25 de Novembro de 2019, Segunda-feira: “Em verdade vos digo que essa pobre viúva ofertou mais do que todos. Pois todos eles depositaram, como oferta feita a Deus, aquilo que lhes sobrava. Mas a viúva, na sua pobreza, ofertou tudo quanto tinha para viver” (vv. 3-4).

34ª Semana do Tempo Comum 

Leitura: Dn 1,1-6.8-20

No mês de novembro lemos dos livros mais novos do Antigo Testamento, que afirmam claramente a vida após a morte (Sb), a ressurreição (2Mc) e o fim do mundo (Dn). Nesta última semana do ano litúrgico, a Igreja nos apresenta o livro de Daniel que se encontra na Bíblia grega e latina (e portuguesa) entre os livros proféticos, mas na Bíblia hebraica (TNQ) faz parte dos “outros escritos”, ou seja, sapienciais. De fato, é de outro gênero literário do que as pregações dos profetas antigos: Os capítulos 1-6 são narrativas; os capítulos 7-12 apresentam visões apocalípticas (revelações sobre o fim do mundo); na Bíblia hebraica (e também na protestante) faltam os últimos capítulos 13-14, como também o cântico dos três jovens na fornalha em 3,24-90, que só se encontram na versão grega. Partes do livro original estão escritos em aramaico, o que indica uma data mais recente, porque o hebraico já estava saindo do uso.

Enquanto os livros proféticos antigos apresentam a pregação de um profeta enviado por Deus em missão, o autor de Dn se esconde atrás de um pseudônimo (já em Jn) usando o nome de “Daniel”, um sábio antigo (Ez 14,4-20; 28,3), mas os acontecimentos relatados em Dn 11 indicam a verdadeira data desta obra: durante a perseguição do rei selêucida (greco-sírio) Antíoco IV Epífanes entre 167 e 164 a.C. Depois da volta do exílio na Babilônia, Israel ficava sob o domínio dos persas. O grego Alexandre Magno conquistou a Pérsia e todo Oriente Médio, mas faleceu em 323 Seu reino helenista (grega) foi dividido em quatro: num deles, na área de Síria e Palestina, reinavam os selêucidas.

No terceiro ano do reinado de Joaquim, rei de Judá, Nabucodonosor, rei da Babilônia, avançou sobre Jerusalém e pôs-lhe cerco; o Senhor entregou em suas mãos Joaquim, rei de Judá, e parte dos vasos da casa de Deus, e ele os levou para a terra de Senaar, para o templo de seus deuses, depositando os vasos no tesouro dos deuses (vv. 1-2).

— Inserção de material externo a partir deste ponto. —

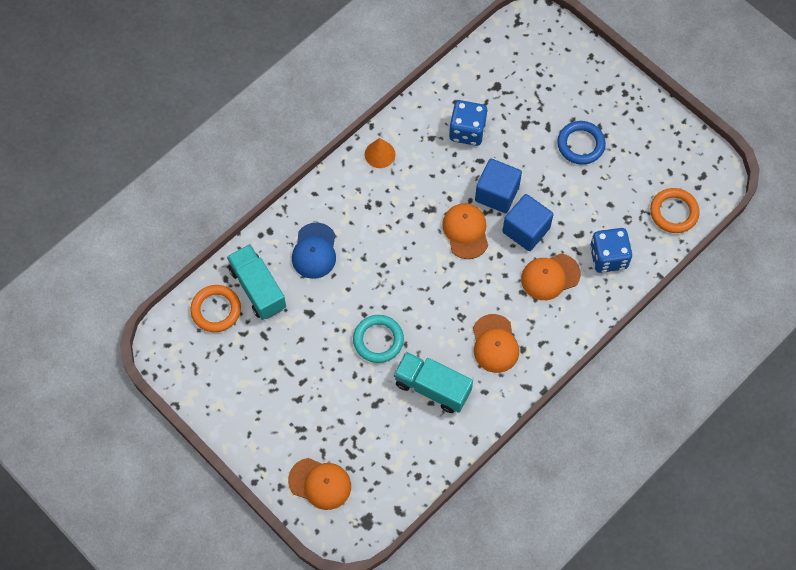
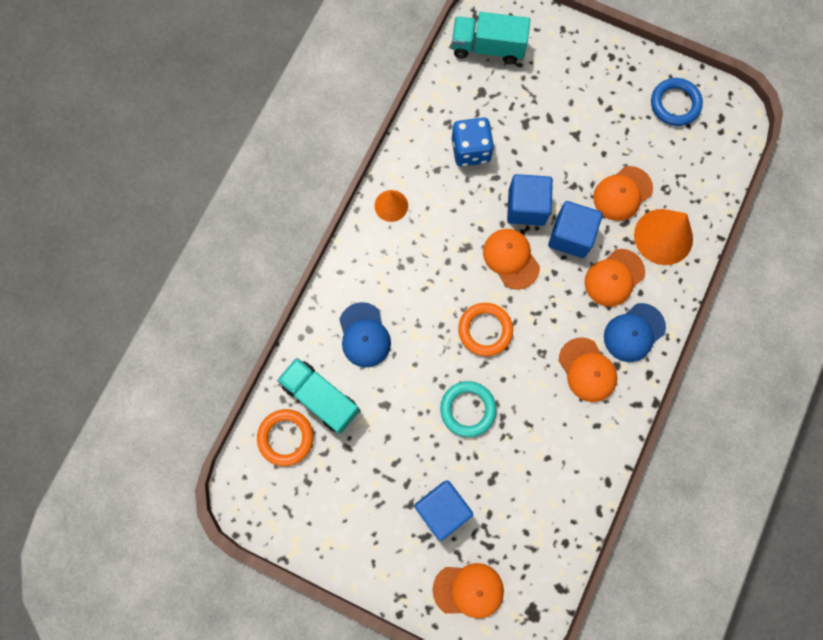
camera: 20 degrees left, 10 degrees up
turquoise truck [394,352,473,413] -> turquoise truck moved to [452,12,530,64]
blue ring [557,121,606,165] -> blue ring moved to [651,78,703,126]
blue dice [590,228,632,273] -> orange cone [634,209,693,265]
orange ring [650,188,700,233] -> orange ring moved to [458,303,513,356]
none -> blue cube [415,480,473,541]
none -> orange cap [593,166,653,221]
none -> blue cap [604,303,666,362]

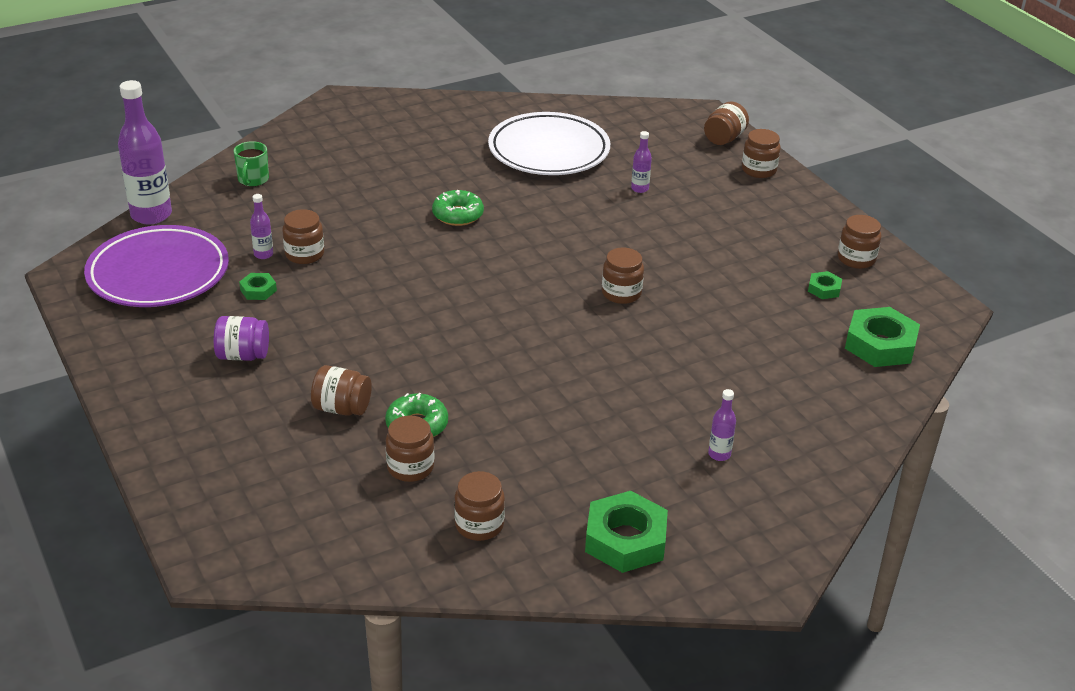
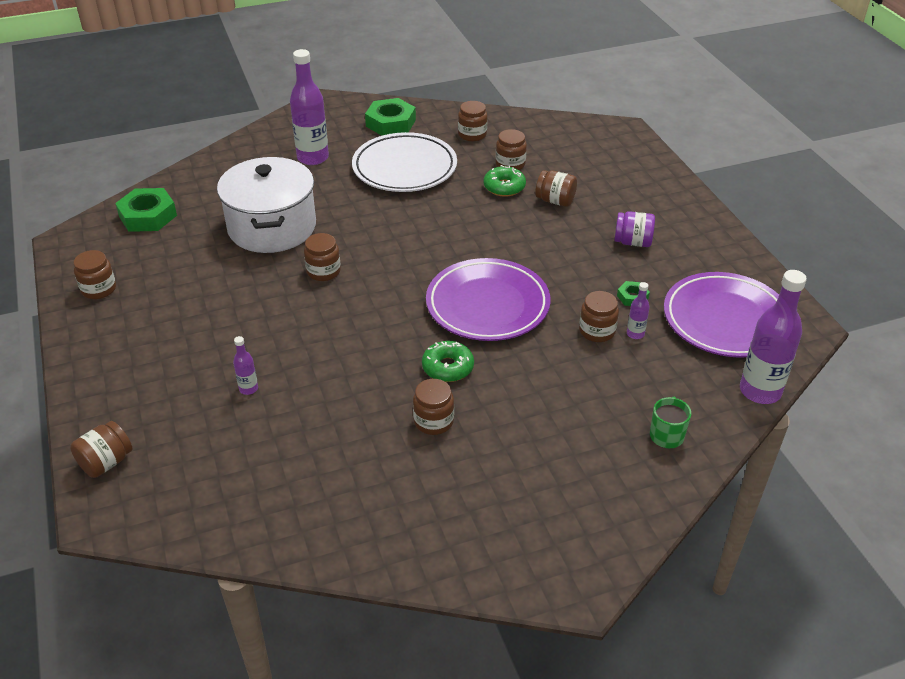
camera: 170 degrees left, 5 degrees up
white plate [488,112,610,175] -> white plate moved to [352,132,457,192]
purple bottle [708,389,736,461] -> purple bottle [290,49,329,165], size x2.18
brown jar [742,129,781,178] -> brown jar moved to [413,379,454,435]
green nut [808,271,842,299] -> none
none -> white pot [217,157,316,253]
none -> purple plate [426,258,550,341]

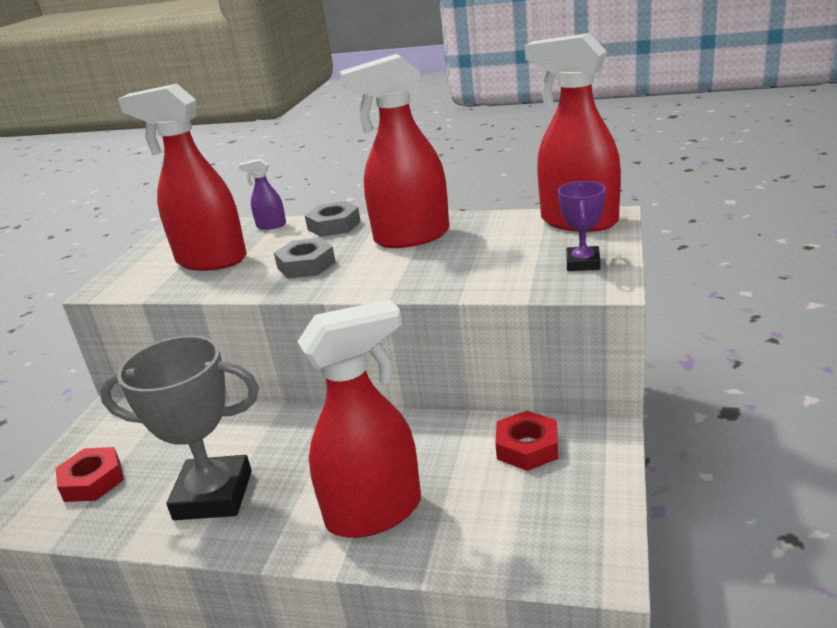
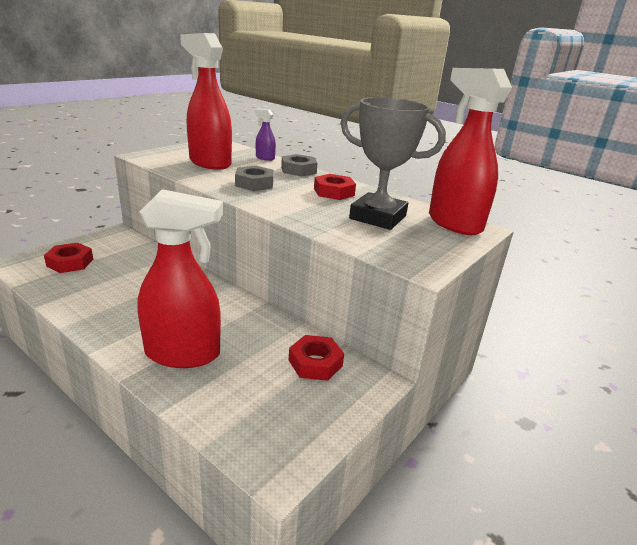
camera: 20 degrees right, 0 degrees up
grey trophy [100,335,259,520] -> grey trophy moved to [340,97,446,230]
red spray bottle [339,54,449,248] -> red nut [314,174,356,200]
purple trophy [558,181,606,271] -> none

“Senaar” é Alta Mesopotâmia, na Biblia é Babilônia (cf. Gn 10,1; 11,2; Js 7,21; Is 11,11), hoje Iraque e Síria. A data indicada é historicamente falsa (cf. 2Rs 24,1s; 2Cr 36,5-7; o autor resume os anos de 606 a 586 a.C.), mas é teologicamente significativa: é o começo de uma era, a do poder de impérios e nações pagãos (babilônios, persas, gregos), que durará até a morte de Antíoco IV Epífanes (ano 164 a.C.). A queda de Jerusalém no ano 586 a.C., o incêndio do templo e o transporte de seus utensílios para Babilônia (cf. Dn 5) marcam a mudança de poderes. Os apocalípticos, e com Dn inicia-se este gênero (cap. 7-12), não consideram a volta do desterro como verdadeira restauração, porque o povo continua submetido. Nem consideram o templo reconstruído, edifício motivado por Ageu e Zacarias, como o templo consumado. Tudo isso é uma etapa intermédia, que culminará numa grande profanação e na plena restauração iminente.

Então o rei ordenou ao chefe dos eunucos, Asfenez, para que trouxesse, dentre os filhos de Israel, alguns jovens de estirpe real ou de família nobre, sem defeito físico e de boa aparência, preparados com boa educação, experientes em alguma ciência e instruídos, e que pudessem estar no palácio real, onde lhes deveriam ser ensinadas as letras e a língua dos caldeus (vv. 3-4).

Nem todo funcionário do rei era “eunuco” no sentido restrito, físico. Pelo contexto, Asfenez não o era, por receber outros títulos em vv. 7-11. Nas cortes orientais educavam-se desde pequenos os que se destinavam à carreira das “letras” (a escrita cuneiforme, praticada também nas ciências ocultas, cf. cap. 5): escribas, tradutores, cronistas, sábios, adivinhos de toda espécie. Não se tratava de formar pajens (adolescentes nas cortes helenísticas). Seu saber está na ordem do conselho e da administração.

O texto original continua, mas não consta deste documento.